Già per l'edizione 2030 si parla di un trio di Paesi coinvolti, anche se c'è chi come l'Arabia vorrebbe tenerla forse tutta per sé.
L'operazione Ronaldo va in questa direzione. Investimento di marketing più che di calcio.
Dopo il Qatar, anche l'Arabia vuole legittimarsi in Occidente in questo modo: con il calcio. Ad oggi i paesi che hanno ospitato più edizioni, oltre l'Italia, vedono il Brasile, gli Stati Uniti con l'edizione 2026, il Messico, la Germania, Francia, impressiona vedere come il paese da diversi anni diventato il regno assoluto del calcio, con il campionato più importante del mondo e gli stadi più belli del mondo, non sia in grado di ospitare più un mondiale, parliamo dell'Inghilterra. Che ebbe la fortuna e la bravura di vincerlo proprio nell'edizione del 1966 ospitata a casa propria. Cosa che riuscì all’Uruguay, all'Italia, all'Argentina e Francia.
Fa una certa impressione, ritornando alle cose di casa nostra, sapere che per vedere un nuovo mondiale in Italia si andrà ben oltre 40 anni dall'ultima volta. I mondiali anni '90  furono gli ultimi dove si videro paesi come la Jugoslavia, l'Unione Sovietica, la Cecoslovacchia, ad esempio, la Germania Ovest.
Fa un certo effetto raccontare quel mondo che non esiste più. Mondiali che furono tutt'altro che brillanti dal punto di vista calcistico, ricordati più per la strepitosa canzone notti magiche o per i fischi a Maradona, la grande vergogna compiuta di quel tempo, che per quanto si vide nel campo giocato.

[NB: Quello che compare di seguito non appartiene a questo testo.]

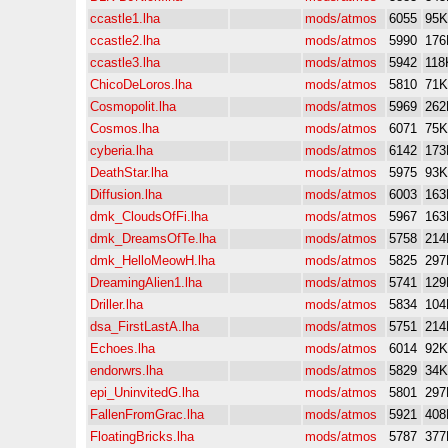
ccastle1.lha
mods/atmos
6055
95K
ccastle2.lha
mods/atmos
5990
176
ccastle3.lha
mods/atmos
5942
118
ChicoDeLoros.lha
mods/atmos
5810
71K
Cosmopolit.lha
mods/atmos
5969
262
Cosmos.lha
mods/atmos
6071
75K
cyberia.lha
mods/atmos
6142
173
DeathStar.lha
mods/atmos
5975
93K
Diffusion.lha
mods/atmos
6003
163
dmk_CloudsOfFi.lha
mods/atmos
5967
163
dmk_DreamsOfTe.lha
mods/atmos
5758
214
dmk_HelloMeowH.lha
mods/atmos
5825
297
DreamingAlien1.lha
mods/atmos
5741
129
Driller.lha
mods/atmos
5834
104
dsa_FirstLastA.lha
mods/atmos
5751
214
Echoes.lha
mods/atmos
6014
92K
endorwrs.lha
mods/atmos
5829
34K
epi_UninvitedG.lha
mods/atmos
5801
297
FallenFromGrac.lha
mods/atmos
5921
408
FloatingBricks.lha
mods/atmos
5787
377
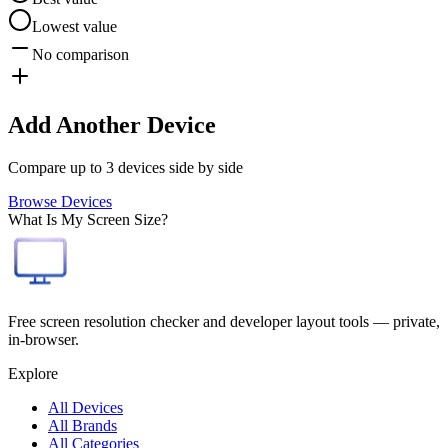
Lowest value
No comparison
Add Another Device
Compare up to 3 devices side by side
Browse Devices
What Is My Screen Size?
Free screen resolution checker and developer layout tools — private,
in-browser.
Explore
All Devices
All Brands
All Categories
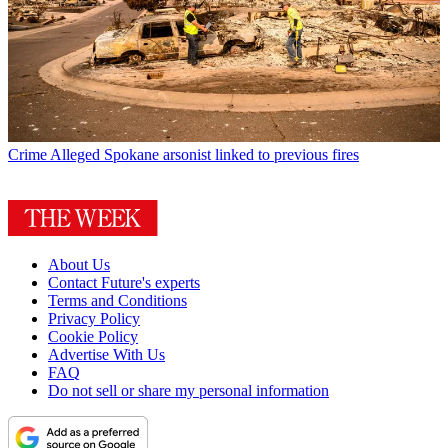
Crime
Alleged Spokane arsonist linked to previous fires
About Us
Contact Future's experts
Terms and Conditions
Privacy Policy
Cookie Policy
Advertise With Us
FAQ
Do not sell or share my personal information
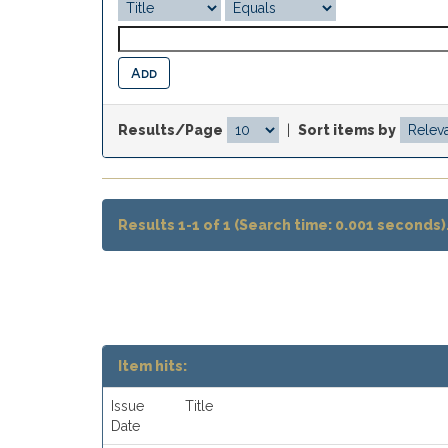
Results/Page
|
Sort items by
Results 1-1 of 1 (Search time: 0.001 seconds)
Item hits:
Issue
Title
Date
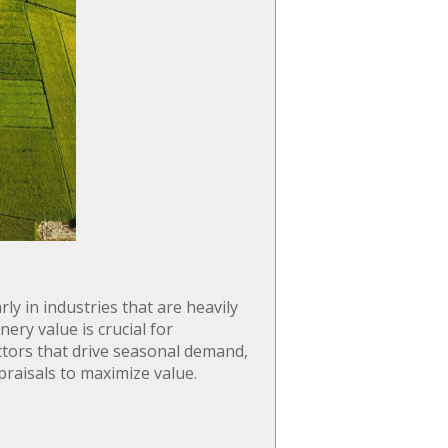
ly in industries that are heavily
ery value is crucial for
factors that drive seasonal demand,
praisals to maximize value.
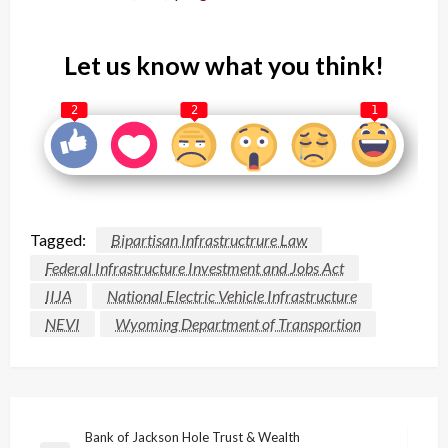
Let us know what you think!
2
2
1
Tagged:
Bipartisan Infrastructrure Law
Federal Infrastructure Investment and Jobs Act
IIJA
National Electric Vehicle Infrastructure
NEVI
Wyoming Department of Transportion
Post
Bank of Jackson Hole Trust & Wealth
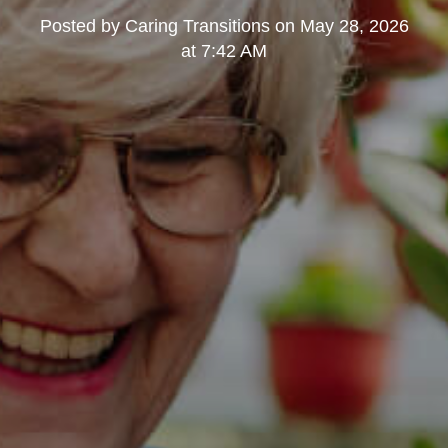
Posted by
Caring Transitions
on
May 28, 2026
at 7:42 AM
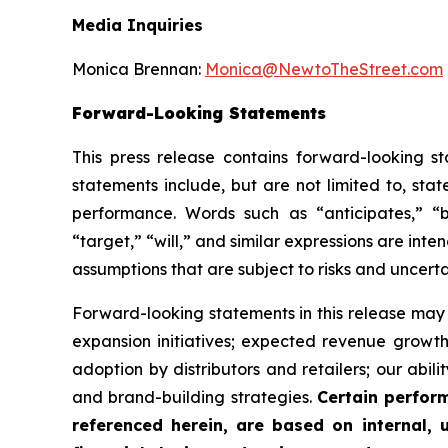
Media Inquiries
Monica Brennan:
Monica@NewtoTheStreet.com
Forward-Looking Statements
This press release contains forward-looking s
statements include, but are not limited to, stat
performance. Words such as “anticipates,” “bel
“target,” “will,” and similar expressions are in
assumptions that are subject to risks and uncerta
Forward-looking statements in this release may i
expansion initiatives; expected revenue grow
adoption by distributors and retailers; our abil
and brand-building strategies.
Certain perfor
referenced herein, are based on internal,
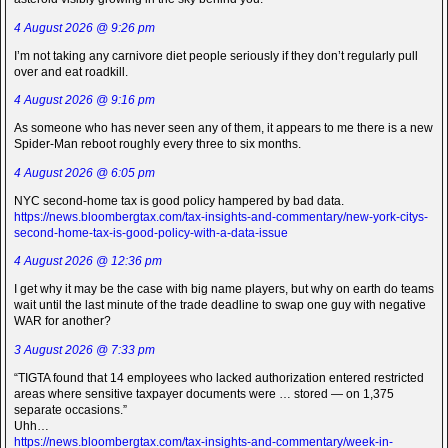
4 August 2026 @ 9:26 pm
I’m not taking any carnivore diet people seriously if they don’t regularly pull
over and eat roadkill.
4 August 2026 @ 9:16 pm
As someone who has never seen any of them, it appears to me there is a new
Spider-Man reboot roughly every three to six months.
4 August 2026 @ 6:05 pm
NYC second-home tax is good policy hampered by bad data.
https://news.bloombergtax.com/tax-insights-and-commentary/new-york-citys-
second-home-tax-is-good-policy-with-a-data-issue
4 August 2026 @ 12:36 pm
I get why it may be the case with big name players, but why on earth do teams
wait until the last minute of the trade deadline to swap one guy with negative
WAR for another?
3 August 2026 @ 7:33 pm
“TIGTA found that 14 employees who lacked authorization entered restricted
areas where sensitive taxpayer documents were … stored — on 1,375
separate occasions.”
Uhh…
https://news.bloombergtax.com/tax-insights-and-commentary/week-in-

E da allora, in Italia, si è fermato il tempo. A partire dal rinnovamento degli stadi. Tolto lo stadio Friuli, ora Dacia Arena, praticamente tutti gli altri che ospitarono  quel mondiale non si sono ammodernati più di tanto, anzi, la cattedrale di Milano, rischia di essere demolita, diventare solo un ricordo. Il calcio italiano in questi decenni ha subito una profonda involuzione, siamo al quarto posto tra i campionati più competitivi, due edizioni consecutive fuori dai mondiali, certo, si è vinto l'Europeo, ma è stato solo un clamoroso fumo negli occhi.  Nelle competizioni europee che contano, Champions League, non si vince più da tempo. Ad esempio il Milan riuscì a vincerla due volte consecutivamente, per dire, in quel periodo storico Nelle trenta successive edizioni solo cinque volte le squadre italiane riuscirono a partare la coppa a casa.

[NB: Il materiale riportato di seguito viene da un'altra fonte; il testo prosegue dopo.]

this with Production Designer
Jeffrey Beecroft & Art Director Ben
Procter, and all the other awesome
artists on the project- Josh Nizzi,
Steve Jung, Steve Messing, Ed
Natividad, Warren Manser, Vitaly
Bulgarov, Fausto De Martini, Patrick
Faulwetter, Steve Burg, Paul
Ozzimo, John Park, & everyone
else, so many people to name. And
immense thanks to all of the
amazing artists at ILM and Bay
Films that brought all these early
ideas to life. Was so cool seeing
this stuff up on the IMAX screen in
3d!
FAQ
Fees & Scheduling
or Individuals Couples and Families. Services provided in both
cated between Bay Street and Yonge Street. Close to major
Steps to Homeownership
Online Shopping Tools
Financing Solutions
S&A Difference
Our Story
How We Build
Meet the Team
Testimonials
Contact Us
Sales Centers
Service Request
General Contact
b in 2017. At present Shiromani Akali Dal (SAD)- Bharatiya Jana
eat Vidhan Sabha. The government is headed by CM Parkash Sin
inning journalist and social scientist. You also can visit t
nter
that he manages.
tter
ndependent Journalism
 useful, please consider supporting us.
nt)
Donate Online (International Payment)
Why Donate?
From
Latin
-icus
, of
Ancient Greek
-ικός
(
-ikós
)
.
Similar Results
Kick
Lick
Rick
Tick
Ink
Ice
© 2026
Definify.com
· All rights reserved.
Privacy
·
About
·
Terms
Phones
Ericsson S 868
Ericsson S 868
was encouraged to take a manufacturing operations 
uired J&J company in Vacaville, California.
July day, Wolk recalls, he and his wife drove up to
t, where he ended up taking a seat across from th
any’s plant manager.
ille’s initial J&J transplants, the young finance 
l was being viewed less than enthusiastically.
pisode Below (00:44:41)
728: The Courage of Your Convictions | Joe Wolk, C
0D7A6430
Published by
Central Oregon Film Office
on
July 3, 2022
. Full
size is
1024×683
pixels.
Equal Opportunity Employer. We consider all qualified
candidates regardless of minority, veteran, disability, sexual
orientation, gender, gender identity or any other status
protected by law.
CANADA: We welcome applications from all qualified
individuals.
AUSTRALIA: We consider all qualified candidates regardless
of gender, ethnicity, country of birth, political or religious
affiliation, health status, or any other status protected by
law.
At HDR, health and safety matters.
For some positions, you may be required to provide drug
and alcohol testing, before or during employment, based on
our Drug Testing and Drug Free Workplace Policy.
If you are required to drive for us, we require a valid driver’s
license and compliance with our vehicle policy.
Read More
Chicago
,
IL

E che dire della vecchia coppa UEFA? Negli anni '90 ci fu praticamente il dominio delle italiane, poi il vuoto. Insomma, difficile a dirsi se serve un mondiale per rilanciare il calcio italiano, sicuramente serve un mondiale per rinnovare il pacchetto stadi, in un Paese dove si continuano a buttare soldi in cose allucinanti, come consulenze e progettualità per un ponte che non vedrà mai la luce, come quello sullo stretto, piuttosto che investire nelle cose che durano nel tempo, come la casa de calcio per gli italiani.
Chissà che Italia ci sarà e racconteremo quando si vivrà un nuovo mondiale nel nostro Paese, chissà quando ricapiterà, forse entro il 2040 questo miracolo sarà possibile, ma dipende tutto dal sistema Paese che deve riuscire ad avere una visione, quella che manca all'Italia, ed il calcio ne è la prova. Basta vedere le ennesime inchieste, l'ennesimo marcio che avanza sul marcio già esistente.
Di questo passo verremo superati per interesse anche dal campionato francese e non sarebbe una beffa, ma la naturale conseguenza di quel tempo che sembra essersi fermato in Italia agli anni '90, tolta ovviamente la parentesi  bellissima, del mondiale 2006 e la vittoria sempre come nazionale dell'europeo che altro non furono che illusioni.